» Excerpt provided
*** Begin section ***
Global digital technology company Huma Therapeutics has acquired patient engagement software specialists, iPLATO Healthcare, HTN can reveal.
The move will see the two health tech giants join forces to advance their remote patient monitoring offering for the UK primary care sector.
Huma, which uses its technology to power ‘hospitals at home’ services – such as virtual wards – across the UK, Europe, US, Asia and the Middle East, has purchased iPLATO, whose myGP app is used by almost 2.4m people in England.
The two companies will continue to operate independently but will combine their expertise to enable ‘more proactive, predictive and personalised care for patients’, as part of a joined-up service across primary and secondary care.
It’s estimated that iPLATO currently has a network of around 26.6 million patients across nearly 3,000 NHS primary care organisations using its tech. Users of its myGP app utilise the platform to manage their health by taking control of their own appointments, medication reminders, and ordering of prescriptions.
The acquisition will see iPLATO’s technology partnered with Huma’s remote monitoring tools, which include digital biomarkers that can be used through smartphone cameras and accelerometers to track vitals such as heart rate, heart rate variability, breathing rate, and BMI. The company’s virtual wards technology has already been used by healthcare providers to almost double clinical capacity and help clinicians spot and reprioritise nearly 10 per cent of at-risk patients on surgery waiting lists.
It’s hoped the purchase of iPLATO will also lead to a greater combined focus on more preventative health measures, such as screening and personal risk scores for conditions like cardiovascular disease and depression.
In a statement, Dan Vahdat, CEO and Founder of Huma, said: “We are part of the movement using remote patient monitoring and digital biomarkers to transform healthcare. We’ve already shown how we can help clinicians care for more people whilst offering greater reassurance and oversight from monitoring even when patients are away from the clinic.
“But there is still so much more we can do. We want to introduce digital screening and our peer-reviewed cardiovascular and depression risk scores to give patients even more insight into their own health. Adding these capabilities to iPLATO’s patient engagement expertise gives us a fantastic opportunity to make a significant difference in primary care and help more patients to live longer, fuller lives.”
*** End section ***
» What to do
Pick up the article on Huma's acquisition of iPLATO Healthcare where it stops, and continue it for a few more paragraphs. The data that follows has no connection to the article above.

» Data
*** Begin section ***
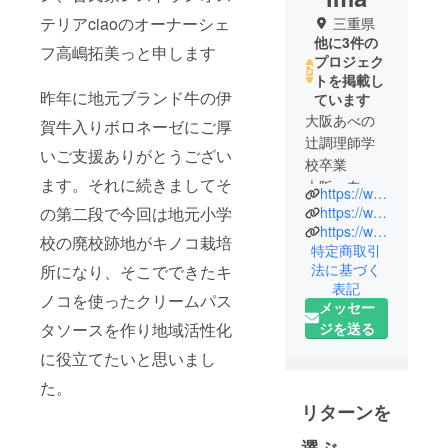
テリアciaoのオーナーシェ
三重県
他に3件の
フ高嶋拓美っと申します
プロジェク
トを掲載し
昨年に地元ブランド牛の伊
ています
大阪あべの
賀牛入りボロネーゼにご厚
辻調理師学
いご支援ありがとうござい
校卒業
ます。それに続きましてそ
大阪、奈
https://www.osteria-ciao.com
良、三重の
の第二段で今回は地元小学
https://www.Instagram.com/osciao_takumi_takashima?
レストラン
https://www.facebook.com/takumi.takashima.54
校の廃校跡地がキノコ栽培
特定商取引
などで飲食
法に基づく
所になり、そこでできたキ
の仕事に携
表記
わり、イタ
ノコを使ったクリームパス
メッセー
リアに留
タソースを作り地域活性化
ジを送る
学、
に役立てたいと思いまし
2018年5月三
重県名張市
た。
で古民家を
リターンを
改装したイ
*** End section ***
» Result
Tobias Alpsten, CEO of iPLATO, added: “We are excited to offer leading remote patient monitoring capability from Huma to our primary care partners. We see a time when data collection highlights people at high risk, so those individuals can be offered personalised screening, treatment, advice, support and continual follow-up remotely – even alerting clinicians when patients need to be seen in-person. Bringing our patient questionnaires together with Huma’s remote patient monitoring capability means that this future is not too far away.”
HTN also spoke to both companies’ CEOs to find out more about the post-acquisition vision. Dan Vahdat explained: “iPLATO have done a phenomenal job – they’re a big player in the space with around 40 per cent market share, and thousands of GP clinics are using their platform. We want to take that, together, to the next level with Huma technology to bring through ‘digital first’ delivery of care, in parallel with ‘digital first’ population health engagement.
“By looking after, let’s say 20 per cent of the population more proactively through patient monitoring, you reduce the cost…because most of the cost comes when patients show up in hospitals, unannounced, with a deteriorating condition. This is the big opportunity that we feel, together, we can address faster [to] be great partners to the NHS. Huma has always believed this is not a single company mission.”
Tobias Alpsten commented: “Long-term, what brings us together is this vision of ‘predictive prevention’, starting much earlier than where healthcare is currently intervening – which we think is too late. Keeping people healthy for much, much longer has to be the game-plan and that’s what we’re all about.
“If you think the pandemic was challenging then look what’s coming next – millions of backlog [in terms of] operation and interventions that have been put off. We also have [people] who are yet to be diagnosed and, on top of that, you also have this tail of mental health crisis. There’s a lot to work on and, for that, we need big solutions.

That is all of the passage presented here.